Due donne e un “Sugo finto” al festival “Di scena a Fasano”

di Ilaria Potenza domenica, 28 ottobre 2018 ore 05:55

Quarto spettacolo in concorso al Teatro Sociale: una commedia in due atti che racconta gli equilibri dei rapporti familiari

FASANO - La famiglia non si può scegliere e a volte capita di passare tutta la vita con chi non si sopporta affatto.
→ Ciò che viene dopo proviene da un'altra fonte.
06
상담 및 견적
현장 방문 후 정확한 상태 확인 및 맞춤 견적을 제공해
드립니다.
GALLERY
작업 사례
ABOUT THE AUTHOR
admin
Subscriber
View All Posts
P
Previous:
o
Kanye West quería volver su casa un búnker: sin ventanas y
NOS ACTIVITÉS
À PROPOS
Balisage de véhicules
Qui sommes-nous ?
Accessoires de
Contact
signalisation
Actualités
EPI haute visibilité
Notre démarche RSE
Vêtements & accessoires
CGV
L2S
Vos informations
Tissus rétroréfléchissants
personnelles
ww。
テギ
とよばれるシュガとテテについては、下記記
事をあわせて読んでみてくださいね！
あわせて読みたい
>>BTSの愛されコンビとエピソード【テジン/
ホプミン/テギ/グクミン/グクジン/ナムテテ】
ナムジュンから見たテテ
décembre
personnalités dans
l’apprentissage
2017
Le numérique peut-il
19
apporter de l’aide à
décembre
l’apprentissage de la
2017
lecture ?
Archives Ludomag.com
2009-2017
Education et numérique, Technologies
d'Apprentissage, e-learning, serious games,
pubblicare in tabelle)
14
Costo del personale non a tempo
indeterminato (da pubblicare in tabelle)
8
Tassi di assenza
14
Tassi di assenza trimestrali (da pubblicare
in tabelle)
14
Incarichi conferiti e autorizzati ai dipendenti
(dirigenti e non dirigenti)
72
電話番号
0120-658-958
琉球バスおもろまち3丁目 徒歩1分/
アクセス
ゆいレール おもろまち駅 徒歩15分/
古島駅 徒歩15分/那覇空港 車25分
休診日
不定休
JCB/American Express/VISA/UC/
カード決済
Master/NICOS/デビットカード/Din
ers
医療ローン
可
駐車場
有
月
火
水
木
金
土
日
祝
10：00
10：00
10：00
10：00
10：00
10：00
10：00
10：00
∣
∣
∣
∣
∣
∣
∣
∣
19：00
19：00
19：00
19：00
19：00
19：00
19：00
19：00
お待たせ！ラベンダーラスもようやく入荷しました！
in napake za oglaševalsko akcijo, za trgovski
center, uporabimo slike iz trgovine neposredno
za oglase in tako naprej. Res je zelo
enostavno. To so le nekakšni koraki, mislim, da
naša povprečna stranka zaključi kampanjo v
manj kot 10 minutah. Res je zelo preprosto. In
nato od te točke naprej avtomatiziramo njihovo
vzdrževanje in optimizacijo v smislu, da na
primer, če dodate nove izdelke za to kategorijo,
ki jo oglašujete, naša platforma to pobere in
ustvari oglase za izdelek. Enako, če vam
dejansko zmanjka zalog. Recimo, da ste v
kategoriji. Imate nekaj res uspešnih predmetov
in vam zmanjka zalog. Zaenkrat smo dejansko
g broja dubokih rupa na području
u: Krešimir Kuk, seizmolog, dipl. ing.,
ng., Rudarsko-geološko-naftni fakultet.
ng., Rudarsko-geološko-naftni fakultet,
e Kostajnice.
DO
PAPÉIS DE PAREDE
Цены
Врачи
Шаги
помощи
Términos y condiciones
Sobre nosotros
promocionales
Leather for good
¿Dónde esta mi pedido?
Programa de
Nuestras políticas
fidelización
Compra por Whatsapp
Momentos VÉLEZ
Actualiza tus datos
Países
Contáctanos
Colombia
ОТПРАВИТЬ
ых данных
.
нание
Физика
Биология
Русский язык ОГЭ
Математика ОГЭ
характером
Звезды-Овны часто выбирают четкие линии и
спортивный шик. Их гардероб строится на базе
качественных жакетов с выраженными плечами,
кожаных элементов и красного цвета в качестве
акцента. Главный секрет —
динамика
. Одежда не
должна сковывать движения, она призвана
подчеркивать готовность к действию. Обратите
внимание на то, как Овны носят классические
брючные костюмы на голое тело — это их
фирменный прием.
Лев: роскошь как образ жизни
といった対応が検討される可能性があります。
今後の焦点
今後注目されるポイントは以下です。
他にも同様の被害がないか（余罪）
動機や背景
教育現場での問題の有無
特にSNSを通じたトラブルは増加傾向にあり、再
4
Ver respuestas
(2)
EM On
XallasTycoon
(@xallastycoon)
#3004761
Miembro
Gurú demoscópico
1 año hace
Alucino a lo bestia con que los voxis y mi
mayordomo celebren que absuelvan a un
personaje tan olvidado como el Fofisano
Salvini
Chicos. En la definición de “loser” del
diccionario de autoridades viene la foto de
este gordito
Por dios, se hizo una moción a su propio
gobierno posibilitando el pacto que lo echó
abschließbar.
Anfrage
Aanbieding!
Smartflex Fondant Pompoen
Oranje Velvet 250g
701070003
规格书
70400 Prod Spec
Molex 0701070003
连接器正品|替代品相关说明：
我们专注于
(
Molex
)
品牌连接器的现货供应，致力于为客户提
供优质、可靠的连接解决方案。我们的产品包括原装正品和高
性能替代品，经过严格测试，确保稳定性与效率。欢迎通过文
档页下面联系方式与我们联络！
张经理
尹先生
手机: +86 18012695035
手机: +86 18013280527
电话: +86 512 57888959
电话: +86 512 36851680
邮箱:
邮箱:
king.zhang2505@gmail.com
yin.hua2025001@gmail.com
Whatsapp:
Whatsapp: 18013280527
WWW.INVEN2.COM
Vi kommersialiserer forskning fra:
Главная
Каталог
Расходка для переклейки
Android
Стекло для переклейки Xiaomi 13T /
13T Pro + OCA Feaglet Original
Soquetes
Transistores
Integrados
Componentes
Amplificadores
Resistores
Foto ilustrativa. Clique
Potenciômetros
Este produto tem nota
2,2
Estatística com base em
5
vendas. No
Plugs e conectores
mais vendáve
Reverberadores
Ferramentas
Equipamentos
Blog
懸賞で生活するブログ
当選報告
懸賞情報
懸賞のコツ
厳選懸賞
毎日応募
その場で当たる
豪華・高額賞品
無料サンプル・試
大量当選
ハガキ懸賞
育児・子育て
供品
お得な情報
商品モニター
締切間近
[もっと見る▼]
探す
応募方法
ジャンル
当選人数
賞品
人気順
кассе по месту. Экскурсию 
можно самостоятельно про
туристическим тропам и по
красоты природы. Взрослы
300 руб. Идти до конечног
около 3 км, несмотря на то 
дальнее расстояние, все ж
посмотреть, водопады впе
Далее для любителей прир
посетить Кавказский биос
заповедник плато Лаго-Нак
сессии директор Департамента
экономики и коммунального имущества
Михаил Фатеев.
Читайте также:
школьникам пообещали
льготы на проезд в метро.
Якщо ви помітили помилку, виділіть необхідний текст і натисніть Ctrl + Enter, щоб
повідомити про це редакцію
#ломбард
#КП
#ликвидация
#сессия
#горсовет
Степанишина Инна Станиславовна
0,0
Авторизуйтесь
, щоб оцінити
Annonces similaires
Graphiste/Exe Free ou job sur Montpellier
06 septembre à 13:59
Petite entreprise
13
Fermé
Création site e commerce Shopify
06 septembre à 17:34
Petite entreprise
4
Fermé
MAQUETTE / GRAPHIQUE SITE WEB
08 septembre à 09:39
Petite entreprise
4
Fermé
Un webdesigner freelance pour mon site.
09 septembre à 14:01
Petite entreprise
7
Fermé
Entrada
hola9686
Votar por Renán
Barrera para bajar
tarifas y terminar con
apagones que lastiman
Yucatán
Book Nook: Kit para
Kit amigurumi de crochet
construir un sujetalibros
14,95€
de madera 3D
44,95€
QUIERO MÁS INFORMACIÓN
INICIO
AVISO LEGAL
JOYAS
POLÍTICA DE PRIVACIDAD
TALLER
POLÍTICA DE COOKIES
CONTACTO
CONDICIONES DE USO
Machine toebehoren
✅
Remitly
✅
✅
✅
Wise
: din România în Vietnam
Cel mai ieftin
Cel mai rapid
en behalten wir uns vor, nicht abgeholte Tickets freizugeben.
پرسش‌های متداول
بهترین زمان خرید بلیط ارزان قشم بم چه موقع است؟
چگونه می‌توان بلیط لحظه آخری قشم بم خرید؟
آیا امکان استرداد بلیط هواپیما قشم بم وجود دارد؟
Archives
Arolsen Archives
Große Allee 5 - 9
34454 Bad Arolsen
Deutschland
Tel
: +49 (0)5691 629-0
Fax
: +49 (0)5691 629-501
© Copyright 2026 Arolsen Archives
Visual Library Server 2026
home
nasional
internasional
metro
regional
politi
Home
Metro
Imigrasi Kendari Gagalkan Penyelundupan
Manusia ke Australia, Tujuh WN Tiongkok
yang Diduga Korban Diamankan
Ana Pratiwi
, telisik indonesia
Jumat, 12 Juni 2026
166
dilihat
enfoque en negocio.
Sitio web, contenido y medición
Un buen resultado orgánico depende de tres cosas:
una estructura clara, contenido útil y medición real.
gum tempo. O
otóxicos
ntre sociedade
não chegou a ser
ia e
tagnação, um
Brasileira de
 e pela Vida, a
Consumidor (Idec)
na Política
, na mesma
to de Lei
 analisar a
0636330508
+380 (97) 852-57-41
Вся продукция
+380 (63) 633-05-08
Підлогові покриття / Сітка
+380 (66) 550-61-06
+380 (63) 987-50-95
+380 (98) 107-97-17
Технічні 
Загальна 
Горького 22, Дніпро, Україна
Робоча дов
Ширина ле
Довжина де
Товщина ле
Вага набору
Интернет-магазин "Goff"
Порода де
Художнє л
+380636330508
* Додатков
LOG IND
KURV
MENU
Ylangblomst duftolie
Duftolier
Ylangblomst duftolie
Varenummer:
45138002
È quello che succede a Rosaria (interpretata da Antonella Rebecchi) e Addolorata (Stefania Giayvia), protagoniste della commedia “Sugo finto” di Gianni Clementi della compagnia “La bottega dei RebArdò”, in gara ieri sera al festiva “Di scena a Fasano” al Teatro Sociale.
 
Due sorelle che non si sono mai sposate e che finiscono così a dividere la casa, i soldi e la disperazione, nonostante provino a soffocarla con i litigi e un lavoro in sartoria messo a dura prova dalla concorrenza dei cinesi con i loro prezzi stracciati. Rosaria è una donna risoluta disposta a sacrificarsi pur di risparmiare, al contrario di Addolorata che trascorre il suo tempo libero guardando le soap opera con un sacchetto di olive dolci tra le mani, sognando un amore e gli agi che non può permettersi perché frenata dalla sorella che la riporta alla realtà. Persino il matrimonio del cugino con la badante straniera della zia diventa motivo di discussione: Addolorata vorrebbe far loro un regalo costoso e comprare un abito nuovo per l’occasione, ma Rosaria non vuole proprio saperne e se ne infischia di fare bella figura.
 
La scenografia di “Sugo finto” (che si fa rigorosamente con i pomodori freschi, mai con la conserva) è l’interno di una abitazione e, tra un divano sfatto e una televisione a cui rivolgersi guardando il pubblico, si assiste alla quotidianità delle protagoniste che non si tirano indietro nel mostrare le proprie fragilità e l’incapacità di farsi trovare pronti quando la vita ti mette davanti a sfide che scombinano gli equilibri. Nessuna televendita, e neppure i consigli dei maghi cialtroni, riescono a dare sostegno ad Addolorata quando Rosaria viene colpita da un ictus e all’improvviso smette di essere il suo “grillo parlante”, la sua guida tanto fastidiosa quanto importante per prendere sempre le decisioni giuste. Si prende cura di lei, rinunciando alle sue pretese pur di starle accanto.
 
Lo spettacolo di Gianni Clementi, che ha il ritmo e la struttura di una sitcom, è un equilibrio tra ironia e amaro in bocca in tipica misura pirandelliana, che approfondisce con fare scanzonato il meccanismo dei rapporti umani, ricordando che chi ci è più vicino può anche fare scelte incomprensibili, ma pensate solo per il nostro bene.